• _A tarefa_:
Liste os episódios que o texto sobre o ministro da Defesa e as eleições cita como alertas para a necessidade de não estimular conflitos.

• _Texto do exercício_:
::::::::::
Atuação do ministro da Defesa reforça falas de Bolsonaro sobre “meu exército”
Paulo Sérgio Nogueira não pode colaborar para fomentar uma revolta que, no limite, caberá a ele controlar
As reiteradas e indevidas intromissões do ministro das Defesa, Paulo Sérgio Nogueira de Oliveira, no processo eleitoral mostram que o presidente Jair Bolsonaro não estava errado ao falar em “meu exército”. Desde o início de seu mandato que as Forças Armadas praticam uma ligação com o Palácio do Planalto que ultrapassa suas funções constitucionais.
Não custa repetir: assim como outras instituições públicas e privadas – entre elas, universidades e a Policia Federal -, as Forças Armadas foram convidadas pelo Tribunal Superior Eleitoral para apresentar sugestões com o objetivo de aprimorar o processo eleitoral. O convite foi para sugerir, não para assumir o comando das eleições.
As FFAA apresentaram observações dentro e fora do prazo, boa parte delas foi acolhida. Nenhuma ficou sem resposta do TSE. Mesmo assim, o Ministério da Defesa insiste: alinhado com os ataques sem evidências de Bolsonaro às urnas eletrônicas, quer por que quer determinar como devem ser feitas as eleições, numa atitude que atropela a Justiça Eleitoral, a legislação e o bom senso.
Mais, a repetição das críticas fortalece a tensão e a desconfiança em relação ao processo, aumenta o risco de tumulto e protestos violentos no dia da votação. A bomba jogada em comício do PT, o ataque ao carro do juiz que mandou prender o ex-ministro Milton Ribeiro e o assassinato de um petista no Paraná deveriam servir como alertas para a necessidade de não estimular conflitos. Forças Armadas, que podem ser chamadas para garantir a lei e a ordem, não podem fazer gestos que estimulem o desrespeito a esses princípios.
As urnas eletrônicas foram desenvolvidas e adotadas para acabar com as fraudes, comuns no tempo da votação em cédulas. Havia um processo viciado, urnas sumiam, votos em branco eram preenchidos na apuração, havia muita adulteração dos relatórios que deveriam registrar a vontade do eleitor. O sistema favorecia os partidos mais fortes, que dominavam a politica de cada cidade.
::::::::::
• _Seção de dados_:
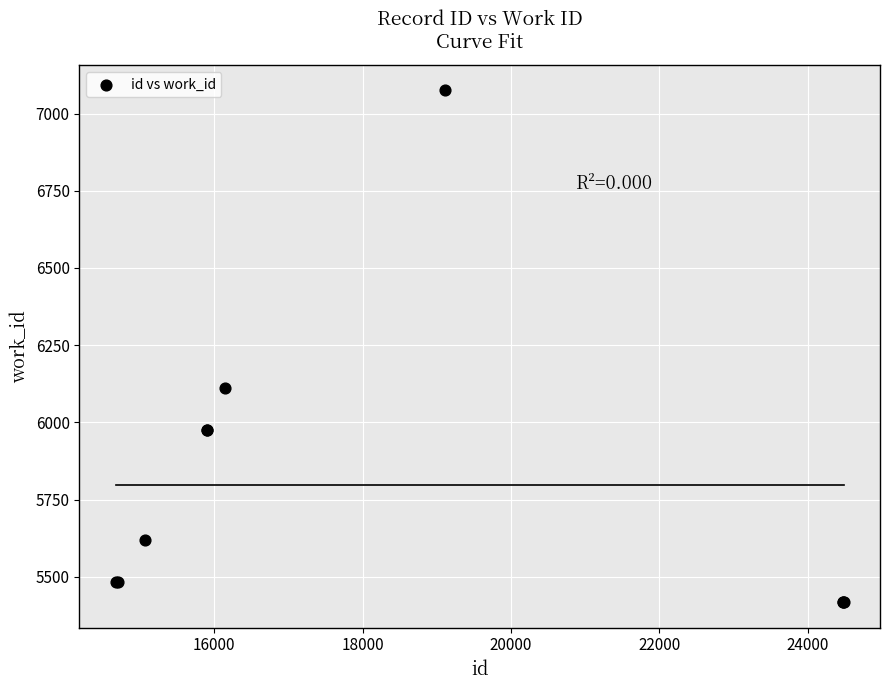

What Y value in the scatter plot is closest to 6246?

6110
::::::::::
• _Exercício resolvido_:
- A bomba jogada em comício do PT
- O ataque ao carro do juiz que mandou prender o ex-ministro Milton Ribeiro
- O assassinato de um petista no Paraná